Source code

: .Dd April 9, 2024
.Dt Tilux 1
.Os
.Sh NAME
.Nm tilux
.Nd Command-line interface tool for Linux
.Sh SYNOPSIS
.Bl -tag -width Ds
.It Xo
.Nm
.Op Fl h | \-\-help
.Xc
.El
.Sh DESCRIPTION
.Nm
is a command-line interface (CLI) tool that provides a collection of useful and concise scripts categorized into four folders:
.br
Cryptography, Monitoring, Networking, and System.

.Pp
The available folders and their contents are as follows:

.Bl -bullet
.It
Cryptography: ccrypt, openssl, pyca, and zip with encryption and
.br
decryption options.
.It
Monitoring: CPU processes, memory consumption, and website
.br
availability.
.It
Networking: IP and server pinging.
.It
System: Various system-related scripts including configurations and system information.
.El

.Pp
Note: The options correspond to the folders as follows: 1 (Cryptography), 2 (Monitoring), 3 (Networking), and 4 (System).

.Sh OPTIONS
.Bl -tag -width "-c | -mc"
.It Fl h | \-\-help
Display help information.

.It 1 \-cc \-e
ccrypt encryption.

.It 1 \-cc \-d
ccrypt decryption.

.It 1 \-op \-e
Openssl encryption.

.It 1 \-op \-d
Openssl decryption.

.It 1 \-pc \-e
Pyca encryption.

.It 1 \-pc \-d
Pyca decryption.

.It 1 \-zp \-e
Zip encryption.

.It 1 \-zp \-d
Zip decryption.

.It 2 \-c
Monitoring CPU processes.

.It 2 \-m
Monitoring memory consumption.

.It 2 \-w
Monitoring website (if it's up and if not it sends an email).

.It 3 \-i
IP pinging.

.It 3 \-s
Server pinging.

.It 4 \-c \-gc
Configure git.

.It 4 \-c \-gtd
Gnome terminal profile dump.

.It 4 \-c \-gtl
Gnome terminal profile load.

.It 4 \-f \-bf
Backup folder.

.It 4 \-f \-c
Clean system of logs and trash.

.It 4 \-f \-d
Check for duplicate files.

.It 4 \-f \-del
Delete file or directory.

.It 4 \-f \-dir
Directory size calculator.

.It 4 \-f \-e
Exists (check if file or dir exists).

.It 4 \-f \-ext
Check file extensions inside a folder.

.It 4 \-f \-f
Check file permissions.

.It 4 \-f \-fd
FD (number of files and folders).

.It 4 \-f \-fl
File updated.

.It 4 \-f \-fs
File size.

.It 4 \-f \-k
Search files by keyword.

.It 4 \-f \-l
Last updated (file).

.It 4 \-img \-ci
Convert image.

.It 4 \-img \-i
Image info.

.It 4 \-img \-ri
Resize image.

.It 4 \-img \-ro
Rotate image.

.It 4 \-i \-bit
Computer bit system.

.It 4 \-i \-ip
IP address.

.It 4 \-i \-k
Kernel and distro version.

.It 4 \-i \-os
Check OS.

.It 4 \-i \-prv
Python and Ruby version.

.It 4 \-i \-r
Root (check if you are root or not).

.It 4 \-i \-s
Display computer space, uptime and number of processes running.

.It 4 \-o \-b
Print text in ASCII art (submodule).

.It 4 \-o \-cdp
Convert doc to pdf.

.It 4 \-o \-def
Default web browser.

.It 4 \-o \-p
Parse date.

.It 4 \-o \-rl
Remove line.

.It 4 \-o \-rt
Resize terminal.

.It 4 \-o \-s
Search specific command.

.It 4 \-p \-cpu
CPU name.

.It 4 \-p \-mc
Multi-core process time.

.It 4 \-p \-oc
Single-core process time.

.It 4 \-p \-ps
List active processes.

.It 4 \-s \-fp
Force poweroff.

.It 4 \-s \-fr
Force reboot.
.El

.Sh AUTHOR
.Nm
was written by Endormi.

-- -- --

**Work instructions**
Each record should be given again exactly as it reads.

**Reply to the task**
Source code

: .Dd April 9, 2024
.Dt Tilux 1
.Os
.Sh NAME
.Nm tilux
.Nd Command-line interface tool for Linux
.Sh SYNOPSIS
.Bl -tag -width Ds
.It Xo
.Nm
.Op Fl h | \-\-help
.Xc
.El
.Sh DESCRIPTION
.Nm
is a command-line interface (CLI) tool that provides a collection of useful and concise scripts categorized into four folders:
.br
Cryptography, Monitoring, Networking, and System.

.Pp
The available folders and their contents are as follows:

.Bl -bullet
.It
Cryptography: ccrypt, openssl, pyca, and zip with encryption and
.br
decryption options.
.It
Monitoring: CPU processes, memory consumption, and website
.br
availability.
.It
Networking: IP and server pinging.
.It
System: Various system-related scripts including configurations and system information.
.El

.Pp
Note: The options correspond to the folders as follows: 1 (Cryptography), 2 (Monitoring), 3 (Networking), and 4 (System).

.Sh OPTIONS
.Bl -tag -width "-c | -mc"
.It Fl h | \-\-help
Display help information.

.It 1 \-cc \-e
ccrypt encryption.

.It 1 \-cc \-d
ccrypt decryption.

.It 1 \-op \-e
Openssl encryption.

.It 1 \-op \-d
Openssl decryption.

.It 1 \-pc \-e
Pyca encryption.

.It 1 \-pc \-d
Pyca decryption.

.It 1 \-zp \-e
Zip encryption.

.It 1 \-zp \-d
Zip decryption.

.It 2 \-c
Monitoring CPU processes.

.It 2 \-m
Monitoring memory consumption.

.It 2 \-w
Monitoring website (if it's up and if not it sends an email).

.It 3 \-i
IP pinging.

.It 3 \-s
Server pinging.

.It 4 \-c \-gc
Configure git.

.It 4 \-c \-gtd
Gnome terminal profile dump.

.It 4 \-c \-gtl
Gnome terminal profile load.

.It 4 \-f \-bf
Backup folder.

.It 4 \-f \-c
Clean system of logs and trash.

.It 4 \-f \-d
Check for duplicate files.

.It 4 \-f \-del
Delete file or directory.

.It 4 \-f \-dir
Directory size calculator.

.It 4 \-f \-e
Exists (check if file or dir exists).

.It 4 \-f \-ext
Check file extensions inside a folder.

.It 4 \-f \-f
Check file permissions.

.It 4 \-f \-fd
FD (number of files and folders).

.It 4 \-f \-fl
File updated.

.It 4 \-f \-fs
File size.

.It 4 \-f \-k
Search files by keyword.

.It 4 \-f \-l
Last updated (file).

.It 4 \-img \-ci
Convert image.

.It 4 \-img \-i
Image info.

.It 4 \-img \-ri
Resize image.

.It 4 \-img \-ro
Rotate image.

.It 4 \-i \-bit
Computer bit system.

.It 4 \-i \-ip
IP address.

.It 4 \-i \-k
Kernel and distro version.

.It 4 \-i \-os
Check OS.

.It 4 \-i \-prv
Python and Ruby version.

.It 4 \-i \-r
Root (check if you are root or not).

.It 4 \-i \-s
Display computer space, uptime and number of processes running.

.It 4 \-o \-b
Print text in ASCII art (submodule).

.It 4 \-o \-cdp
Convert doc to pdf.

.It 4 \-o \-def
Default web browser.

.It 4 \-o \-p
Parse date.

.It 4 \-o \-rl
Remove line.

.It 4 \-o \-rt
Resize terminal.

.It 4 \-o \-s
Search specific command.

.It 4 \-p \-cpu
CPU name.

.It 4 \-p \-mc
Multi-core process time.

.It 4 \-p \-oc
Single-core process time.

.It 4 \-p \-ps
List active processes.

.It 4 \-s \-fp
Force poweroff.

.It 4 \-s \-fr
Force reboot.
.El

.Sh AUTHOR
.Nm
was written by Endormi.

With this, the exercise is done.